## Aim of the exercise
Reproduce each line from the first in the data through the line that contains "85 155 30.91" exactly; give nothing else.

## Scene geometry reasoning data
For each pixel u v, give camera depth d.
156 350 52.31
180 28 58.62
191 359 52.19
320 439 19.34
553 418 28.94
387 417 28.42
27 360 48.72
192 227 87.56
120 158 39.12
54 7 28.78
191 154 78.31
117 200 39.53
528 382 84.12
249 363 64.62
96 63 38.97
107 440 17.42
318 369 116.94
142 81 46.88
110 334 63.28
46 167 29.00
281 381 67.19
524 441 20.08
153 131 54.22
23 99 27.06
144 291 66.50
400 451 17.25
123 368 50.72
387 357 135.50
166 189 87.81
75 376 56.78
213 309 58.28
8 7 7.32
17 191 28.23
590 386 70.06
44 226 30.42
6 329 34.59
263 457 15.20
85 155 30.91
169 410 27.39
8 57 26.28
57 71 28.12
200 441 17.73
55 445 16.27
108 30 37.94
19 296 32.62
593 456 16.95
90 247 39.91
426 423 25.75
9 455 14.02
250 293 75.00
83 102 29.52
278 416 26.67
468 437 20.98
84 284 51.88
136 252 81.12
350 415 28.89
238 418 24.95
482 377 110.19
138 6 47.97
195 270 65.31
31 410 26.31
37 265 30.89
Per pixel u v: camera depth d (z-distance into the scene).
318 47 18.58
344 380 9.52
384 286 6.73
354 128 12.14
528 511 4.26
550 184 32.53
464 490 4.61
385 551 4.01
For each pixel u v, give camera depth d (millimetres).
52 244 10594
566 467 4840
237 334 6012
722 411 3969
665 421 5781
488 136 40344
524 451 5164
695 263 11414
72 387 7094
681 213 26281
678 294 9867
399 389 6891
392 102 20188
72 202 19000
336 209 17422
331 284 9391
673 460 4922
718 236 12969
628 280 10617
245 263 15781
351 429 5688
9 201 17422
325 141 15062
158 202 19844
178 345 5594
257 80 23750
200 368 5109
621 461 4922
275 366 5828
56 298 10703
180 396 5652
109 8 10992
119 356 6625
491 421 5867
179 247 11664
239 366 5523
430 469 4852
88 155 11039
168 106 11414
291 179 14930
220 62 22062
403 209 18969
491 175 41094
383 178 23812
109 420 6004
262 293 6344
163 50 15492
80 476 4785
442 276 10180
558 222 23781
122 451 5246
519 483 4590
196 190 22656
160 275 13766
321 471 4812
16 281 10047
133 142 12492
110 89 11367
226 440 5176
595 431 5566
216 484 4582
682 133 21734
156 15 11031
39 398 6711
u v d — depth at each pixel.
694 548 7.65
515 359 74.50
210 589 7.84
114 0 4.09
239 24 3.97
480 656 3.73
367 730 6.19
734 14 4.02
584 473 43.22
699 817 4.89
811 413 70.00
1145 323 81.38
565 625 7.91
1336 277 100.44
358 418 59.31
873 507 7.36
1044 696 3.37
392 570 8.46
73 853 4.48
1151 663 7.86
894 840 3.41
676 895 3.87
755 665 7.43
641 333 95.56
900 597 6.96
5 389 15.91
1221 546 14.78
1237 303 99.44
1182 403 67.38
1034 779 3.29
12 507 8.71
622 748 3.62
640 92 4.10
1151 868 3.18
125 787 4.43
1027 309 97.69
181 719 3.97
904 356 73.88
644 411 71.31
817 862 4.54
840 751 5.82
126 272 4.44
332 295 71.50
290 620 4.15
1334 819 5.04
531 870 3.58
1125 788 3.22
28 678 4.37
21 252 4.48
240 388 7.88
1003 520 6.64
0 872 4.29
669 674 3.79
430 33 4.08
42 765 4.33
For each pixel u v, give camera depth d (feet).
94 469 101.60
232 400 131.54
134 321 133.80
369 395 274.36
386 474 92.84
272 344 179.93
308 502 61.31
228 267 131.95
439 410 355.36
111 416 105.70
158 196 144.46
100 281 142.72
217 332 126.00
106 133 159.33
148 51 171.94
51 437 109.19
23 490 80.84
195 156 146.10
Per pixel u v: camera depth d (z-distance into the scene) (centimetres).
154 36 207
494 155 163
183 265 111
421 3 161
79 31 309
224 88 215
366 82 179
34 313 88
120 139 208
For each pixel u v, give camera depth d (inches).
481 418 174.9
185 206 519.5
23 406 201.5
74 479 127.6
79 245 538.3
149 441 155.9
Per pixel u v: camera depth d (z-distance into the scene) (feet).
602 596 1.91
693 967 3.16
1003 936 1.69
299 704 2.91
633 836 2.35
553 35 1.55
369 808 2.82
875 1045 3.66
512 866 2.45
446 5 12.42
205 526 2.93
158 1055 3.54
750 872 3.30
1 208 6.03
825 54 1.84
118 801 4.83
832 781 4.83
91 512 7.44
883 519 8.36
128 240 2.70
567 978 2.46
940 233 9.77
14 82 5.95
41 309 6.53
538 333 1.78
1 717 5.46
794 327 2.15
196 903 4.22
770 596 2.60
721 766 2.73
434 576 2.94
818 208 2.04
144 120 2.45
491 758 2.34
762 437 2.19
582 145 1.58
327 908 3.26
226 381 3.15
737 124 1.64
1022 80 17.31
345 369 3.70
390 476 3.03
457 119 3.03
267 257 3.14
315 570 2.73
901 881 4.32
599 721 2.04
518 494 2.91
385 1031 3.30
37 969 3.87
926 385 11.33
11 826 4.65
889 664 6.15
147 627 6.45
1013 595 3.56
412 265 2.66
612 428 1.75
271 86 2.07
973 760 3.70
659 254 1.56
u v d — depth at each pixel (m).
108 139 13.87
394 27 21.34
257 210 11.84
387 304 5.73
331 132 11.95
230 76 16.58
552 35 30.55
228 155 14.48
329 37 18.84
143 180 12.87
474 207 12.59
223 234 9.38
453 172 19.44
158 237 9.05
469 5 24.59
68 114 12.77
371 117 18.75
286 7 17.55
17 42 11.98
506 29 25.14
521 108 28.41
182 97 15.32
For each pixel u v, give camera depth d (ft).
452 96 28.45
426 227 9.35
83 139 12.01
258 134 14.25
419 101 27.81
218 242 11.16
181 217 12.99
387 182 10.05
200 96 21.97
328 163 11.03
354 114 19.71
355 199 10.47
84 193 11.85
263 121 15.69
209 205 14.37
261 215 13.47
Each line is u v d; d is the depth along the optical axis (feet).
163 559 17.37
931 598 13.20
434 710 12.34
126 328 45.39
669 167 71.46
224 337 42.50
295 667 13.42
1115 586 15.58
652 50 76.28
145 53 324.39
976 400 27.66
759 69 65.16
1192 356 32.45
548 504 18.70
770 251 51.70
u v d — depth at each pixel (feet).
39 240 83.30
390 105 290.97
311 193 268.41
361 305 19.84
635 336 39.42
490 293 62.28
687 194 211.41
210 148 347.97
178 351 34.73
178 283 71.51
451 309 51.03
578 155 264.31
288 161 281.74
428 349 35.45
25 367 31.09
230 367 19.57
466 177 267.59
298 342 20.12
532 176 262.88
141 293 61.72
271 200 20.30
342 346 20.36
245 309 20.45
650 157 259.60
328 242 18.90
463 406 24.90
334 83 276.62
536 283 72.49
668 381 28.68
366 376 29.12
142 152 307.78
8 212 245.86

## Output for this exercise
For each pixel u v, give camera depth d.
156 350 52.31
180 28 58.62
191 359 52.19
320 439 19.34
553 418 28.94
387 417 28.42
27 360 48.72
192 227 87.56
120 158 39.12
54 7 28.78
191 154 78.31
117 200 39.53
528 382 84.12
249 363 64.62
96 63 38.97
107 440 17.42
318 369 116.94
142 81 46.88
110 334 63.28
46 167 29.00
281 381 67.19
524 441 20.08
153 131 54.22
23 99 27.06
144 291 66.50
400 451 17.25
123 368 50.72
387 357 135.50
166 189 87.81
75 376 56.78
213 309 58.28
8 7 7.32
17 191 28.23
590 386 70.06
44 226 30.42
6 329 34.59
263 457 15.20
85 155 30.91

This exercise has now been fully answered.